[SET PROBLEM]: Which lines below contain the string "geoboundaries"? Show each of them in full, treating uppercase and lowercase as different.

[ENTRIES SHOWN]:
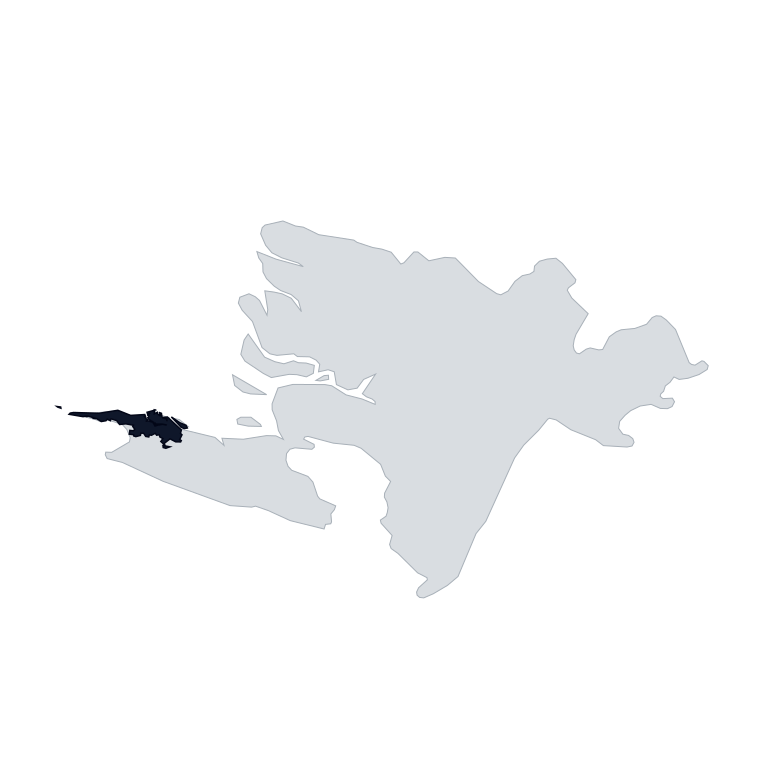 location of Cox's Bazar, Chittagong, Bangladesh, rotated 116°
{"feature_id": "16705992B34517682786426", "entity_name": "Cox's Bazar", "entity_type": "district", "adm_level": 2, "iso_a3": "BGD", "parent_name": "Bangladesh", "parent_adm1": "Chittagong", "projection": "robinson", "projection_center": [92.099, 21.257], "detail": "medium", "context": "in_parent", "style": "filled", "palette": "ink", "viewbox_px": 768, "rotation_deg": 116, "n_neighbors": 0, "source": "geoboundaries", "source_scale": "gbopen_adm2", "svg_char_len": 5624}
<svg xmlns="http://www.w3.org/2000/svg" viewBox="0 0 768 768"><g transform="rotate(116 384 384)"><path d="M278.4,525.3L278.4,508.1L267.9,474.2L268.5,470.4L266.3,454.1L263.7,445.0L262.4,435.3L268.8,421.5L266.3,419.2L252.2,415.0L250.5,411.4L253.6,397.7L243.5,384.8L239.5,375.1L250.5,344.0L253.4,322.3L252.6,318.1L246.0,313.2L234.3,311.3L226.0,307.2L221.2,301.1L217.1,298.6L212.0,300.4L205.5,298.1L200.1,292.0L195.6,284.6L197.4,276.5L206.1,257.3L209.3,256.7L216.7,260.4L219.4,260.4L224.4,252.9L231.3,231.3L255.1,233.2L260.8,232.5L266.7,230.7L270.0,228.0L271.8,224.6L271.2,221.6L264.0,217.5L261.2,214.5L259.2,205.9L257.1,202.6L242.8,202.2L235.4,198.2L231.3,194.6L224.1,182.9L215.2,174.2L206.7,172.1L203.4,169.3L201.6,164.8L202.7,158.4L207.2,145.9L231.0,119.1L231.6,116.1L230.7,112.7L223.8,108.4L223.4,106.3L225.4,100.6L229.3,99.9L237.4,105.0L245.6,113.3L250.5,120.7L250.6,126.5L257.1,127.7L262.4,130.3L268.0,129.5L271.6,130.9L274.0,130.4L274.9,127.0L270.3,118.6L272.6,115.1L278.0,115.2L281.9,118.4L284.8,124.9L285.2,135.0L291.5,144.1L299.8,150.6L306.4,153.6L314.3,155.8L321.0,153.7L324.4,147.3L323.0,141.6L324.0,136.5L326.8,133.7L331.0,133.9L334.1,137.9L343.2,159.8L341.3,169.4L343.2,196.0L340.8,213.5L342.2,220.2L343.8,221.4L357.7,224.7L377.7,231.6L393.2,234.2L462.8,232.3L478.1,235.7L524.6,233.1L537.2,238.7L551.0,247.8L558.8,254.5L560.2,258.4L559.3,261.7L556.7,263.5L552.0,263.6L541.0,259.2L539.2,260.5L539.0,271.0L530.1,297.3L528.8,305.4L525.8,308.6L516.6,310.3L510.4,325.6L507.9,327.6L501.9,324.2L498.1,324.7L493.4,326.1L488.7,329.7L485.5,334.1L481.8,335.6L468.7,335.3L466.2,342.4L457.7,351.8L451.8,376.4L452.2,384.0L459.4,403.7L464.4,429.3L466.3,431.9L468.8,432.1L468.9,420.4L471.3,418.9L474.3,420.2L480.4,436.0L483.9,440.0L489.3,441.1L495.5,438.7L500.1,434.1L502.0,429.1L500.4,411.9L503.3,404.9L513.9,394.5L515.4,391.3L514.7,374.0L518.7,373.5L524.1,374.8L530.9,370.7L533.0,370.6L535.8,375.0L540.6,374.3L547.9,408.4L548.5,432.6L550.1,445.9L552.7,449.0L560.8,469.1L568.3,539.9L569.2,584.8L572.4,600.1L569.8,603.5L567.2,604.2L564.8,598.8L547.6,587.4L543.5,588.6L537.6,595.2L535.2,601.3L536.3,610.0L538.1,618.5L542.2,623.4L542.5,628.7L547.1,649.0L545.8,649.1L536.5,630.7L525.1,612.6L521.4,580.1L521.1,564.1L513.3,545.3L506.1,512.5L509.3,500.9L503.8,505.9L495.3,486.2L481.9,467.0L478.0,458.4L477.9,450.1L472.1,458.5L464.2,464.4L456.2,473.2L450.9,475.9L434.0,477.5L424.3,465.7L410.4,436.8L408.5,430.2L410.4,413.3L407.1,397.2L406.2,383.0L403.7,384.3L402.7,388.2L403.2,394.1L402.2,399.2L378.8,395.9L388.8,404.3L399.5,406.3L405.1,413.9L405.4,426.5L394.8,434.1L395.7,440.5L401.8,448.2L394.4,450.4L392.3,455.5L392.2,462.8L397.3,473.9L396.4,478.3L405.2,492.8L406.9,499.8L404.7,509.6L385.5,529.6L379.9,543.8L375.1,550.4L369.2,551.6L362.1,544.9L362.0,538.0L363.5,532.5L373.5,519.3L368.1,521.1L352.5,532.0L349.6,523.2L347.6,515.0L347.6,504.9L355.2,489.9L346.7,497.4L344.3,506.7L345.3,517.8L344.2,525.6L340.8,535.8L336.3,541.9L328.9,545.8L325.6,551.8L320.7,556.3L319.1,535.7L313.9,508.0L312.8,514.0L315.4,531.2L315.2,542.3L311.2,551.2L303.1,560.7L296.9,562.0L293.3,560.6L281.8,546.3L280.8,532.8L278.4,525.3ZM420.1,525.7L405.8,529.0L398.6,528.0L412.2,503.1L411.8,491.9L409.7,482.8L402.8,475.5L402.4,470.3L399.3,463.2L397.8,454.8L405.4,452.2L411.6,456.9L413.8,466.4L416.9,473.5L427.6,488.1L427.4,497.1L424.4,519.0L420.1,525.7ZM450.8,517.6L442.1,524.2L445.0,484.8L451.4,499.5L453.0,507.3L450.8,517.6ZM484.1,497.9L480.3,500.7L476.7,498.2L472.2,489.0L474.5,477.3L475.9,475.6L481.4,487.6L484.1,497.9ZM516.3,580.9L511.3,581.4L508.9,578.6L510.1,574.6L508.7,561.9L515.0,560.6L517.3,571.3L516.3,580.9ZM510.8,545.2L507.1,557.9L505.7,552.3L508.2,541.1L510.8,545.2ZM409.2,442.7L410.6,446.8L402.7,441.5L400.5,437.8L404.1,435.8L409.2,442.7Z" fill="#d9dde1" stroke="#a8b0b8" stroke-width="1"/><path d="M527.3,545.9L525.2,541.4L523.7,541.4L523.5,543.3L518.2,543.3L517.6,545.3L514.1,546.0L508.6,564.2L510.8,567.7L511.3,567.1L510.4,565.1L510.5,564.0L511.1,563.3L512.7,562.8L510.6,564.2L511.6,567.9L509.7,570.8L509.7,572.9L510.9,570.7L510.1,574.7L508.9,575.4L511.5,577.4L508.2,578.8L513.3,584.6L515.3,582.8L513.8,582.6L512.5,581.5L515.5,582.5L515.4,581.4L518.6,580.8L519.8,571.0L517.2,565.6L516.1,561.7L516.2,561.2L517.4,565.6L520.3,569.2L521.2,571.0L521.3,571.7L521.1,572.2L522.0,571.7L521.3,570.1L522.1,571.5L519.8,575.0L520.5,579.9L522.1,581.9L520.6,580.2L518.0,585.7L518.0,583.9L516.3,585.6L523.3,598.0L524.3,611.7L535.2,627.2L545.7,650.5L547.7,653.3L549.3,653.8L545.3,640.2L542.7,636.8L541.1,626.8L541.7,621.7L538.9,617.8L536.9,617.4L536.9,613.9L534.9,614.0L534.1,608.2L536.3,603.9L533.0,598.6L530.9,591.1L532.3,591.2L533.9,588.2L535.9,588.7L537.1,592.1L540.8,590.9L539.3,586.8L540.4,586.2L540.1,584.0L537.0,580.4L534.8,581.0L533.6,578.5L535.6,575.2L534.7,572.2L532.6,572.6L532.0,570.5L528.6,568.0L529.7,565.9L528.1,563.8L529.9,562.2L530.0,558.8L533.5,559.4L535.0,554.2L535.3,554.2L535.3,555.2L536.0,555.7L537.9,554.6L537.4,551.9L534.3,548.9L536.1,555.4L535.5,555.2L535.4,554.2L535.1,554.0L534.2,555.1L534.0,555.6L527.1,552.3L527.3,545.9ZM509.8,541.5L507.9,543.8L508.3,550.5L506.8,560.7L511.8,547.4L511.7,544.1L509.8,541.5ZM508.2,573.9L509.5,570.1L507.9,571.2L508.2,573.9ZM547.4,663.8L546.4,664.5L547.6,668.1L547.8,667.1L547.4,663.8ZM544.0,638.3L543.5,636.8L542.9,636.2L543.0,637.1L544.0,638.3ZM520.9,572.1L521.2,571.1L520.5,569.9L520.9,572.1ZM519.8,572.1L520.3,572.1L520.2,571.5L519.8,572.1ZM507.2,578.4L507.5,578.0L507.4,577.9L507.2,578.4ZM542.1,630.4L542.4,630.3L542.2,629.8L542.1,630.4ZM517.8,581.5L518.1,581.2L517.6,581.3L517.8,581.5ZM507.9,579.3L508.2,579.3L507.9,578.9L507.9,579.3Z" fill="#0f172a" stroke="#020617" stroke-width="1.5"/></g></svg>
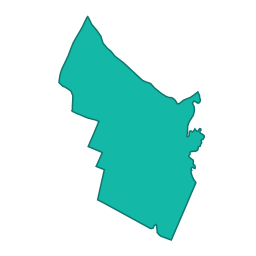 outline of Prey Veng, Prey Vêng, Cambodia, rotated 203°
{"feature_id": "14789045B86524925966817", "entity_name": "Prey Veng", "entity_type": "district", "adm_level": 2, "iso_a3": "KHM", "parent_name": "Cambodia", "parent_adm1": "Prey Vêng", "projection": "robinson", "projection_center": [105.325, 11.475], "detail": "fine", "context": "isolated", "style": "filled", "palette": "teal", "viewbox_px": 256, "rotation_deg": 203, "n_neighbors": 0, "source": "geoboundaries", "source_scale": "gbopen_adm2", "svg_char_len": 2160}
<svg xmlns="http://www.w3.org/2000/svg" viewBox="0 0 256 256"><g transform="rotate(203 128 128)"><path d="M208.6,214.8L209.0,213.8L209.1,211.7L209.3,208.1L209.5,202.9L210.1,198.0L211.0,191.3L211.7,185.6L211.6,178.8L211.3,171.3L211.6,162.7L211.9,157.0L211.5,151.4L210.3,146.2L209.3,142.9L207.2,142.0L203.9,140.8L203.2,141.2L199.1,140.6L194.9,139.7L191.4,136.2L189.6,131.6L187.8,126.6L186.4,123.3L186.5,122.0L185.7,121.6L183.4,121.5L180.5,121.3L177.4,121.5L173.4,121.4L168.9,121.5L164.7,122.1L161.3,122.7L157.4,122.7L157.3,110.7L157.4,95.4L145.3,95.4L142.1,95.4L142.1,89.3L142.3,80.2L133.5,80.4L127.9,50.0L122.8,49.7L68.4,44.3L67.2,44.5L65.8,45.6L65.7,48.3L64.5,50.1L63.3,49.0L60.2,43.1L57.2,41.7L55.2,41.2L44.4,41.8L44.2,80.2L44.2,92.3L44.1,104.1L45.7,105.2L47.9,106.7L50.1,108.7L52.0,111.0L53.3,112.7L52.7,114.0L53.6,114.5L54.1,115.9L53.3,117.0L51.7,116.8L50.5,116.9L50.8,118.1L51.6,119.3L52.3,119.9L53.5,119.8L54.1,120.9L54.8,122.9L55.5,123.9L56.8,124.2L58.6,124.6L60.6,125.3L61.2,126.7L60.6,127.7L61.3,129.3L60.9,130.7L60.1,131.5L59.3,131.6L58.2,132.6L57.2,132.6L55.6,134.2L55.2,135.8L55.9,137.7L55.4,138.7L54.5,139.4L54.7,141.9L54.4,143.3L55.3,144.3L55.9,145.8L54.6,146.6L54.4,147.7L54.2,149.3L54.9,150.7L56.9,151.3L58.6,151.4L59.7,151.8L60.4,152.4L60.4,153.5L60.0,154.6L60.7,155.6L61.7,155.5L62.1,154.4L62.2,152.8L63.2,151.9L64.3,152.3L66.1,153.3L66.3,151.1L66.5,150.1L67.6,149.7L68.5,149.9L69.5,149.7L70.0,148.3L69.7,147.4L69.3,146.3L68.7,144.9L69.5,143.4L70.3,143.0L70.8,144.0L71.1,145.3L71.7,147.4L72.3,149.0L72.7,150.3L73.2,151.5L73.7,152.4L74.0,155.1L74.1,157.7L73.5,161.6L72.9,164.6L73.3,168.4L74.0,170.9L75.5,173.5L77.4,175.1L78.4,176.1L78.1,177.6L77.8,178.6L75.7,178.5L74.1,178.1L73.2,178.2L72.3,179.1L72.0,180.4L72.4,182.4L73.7,183.6L74.9,185.9L77.8,188.5L80.4,183.8L82.5,180.6L87.8,175.2L90.2,170.6L92.0,169.5L94.5,171.4L95.9,172.2L97.2,172.6L99.6,173.0L102.2,172.1L104.8,171.9L110.3,172.7L119.2,175.2L124.6,177.8L129.5,177.4L133.2,177.5L137.2,178.9L147.5,182.6L157.7,186.3L167.9,188.9L173.8,192.0L178.3,193.3L184.2,196.4L188.9,201.9L194.9,205.7L201.9,209.2L206.2,213.0L208.6,214.8Z" fill="#14b8a6" stroke="#0f766e" stroke-width="1.5"/></g></svg>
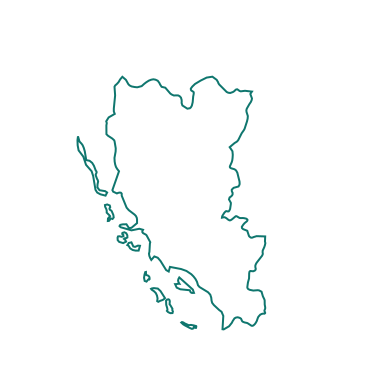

[FULL OUTPUT]:
{"feature_id": "16705992B34517682786426", "entity_name": "Cox's Bazar", "entity_type": "district", "adm_level": 2, "iso_a3": "BGD", "parent_name": "Bangladesh", "parent_adm1": "Chittagong", "projection": "robinson", "projection_center": [92.099, 21.257], "detail": "medium", "context": "in_parent", "style": "filled", "palette": "ink", "viewbox_px": 768, "rotation_deg": 116, "n_neighbors": 0, "source": "geoboundaries", "source_scale": "gbopen_adm2", "svg_char_len": 5624}
{"feature_id": "14789045B86524925966817", "entity_name": "Prey Veng", "entity_type": "district", "adm_level": 2, "iso_a3": "KHM", "parent_name": "Cambodia", "parent_adm1": "Prey Vêng", "projection": "robinson", "projection_center": [105.325, 11.475], "detail": "fine", "context": "isolated", "style": "filled", "palette": "teal", "viewbox_px": 256, "rotation_deg": 203, "n_neighbors": 0, "source": "geoboundaries", "source_scale": "gbopen_adm2", "svg_char_len": 2160}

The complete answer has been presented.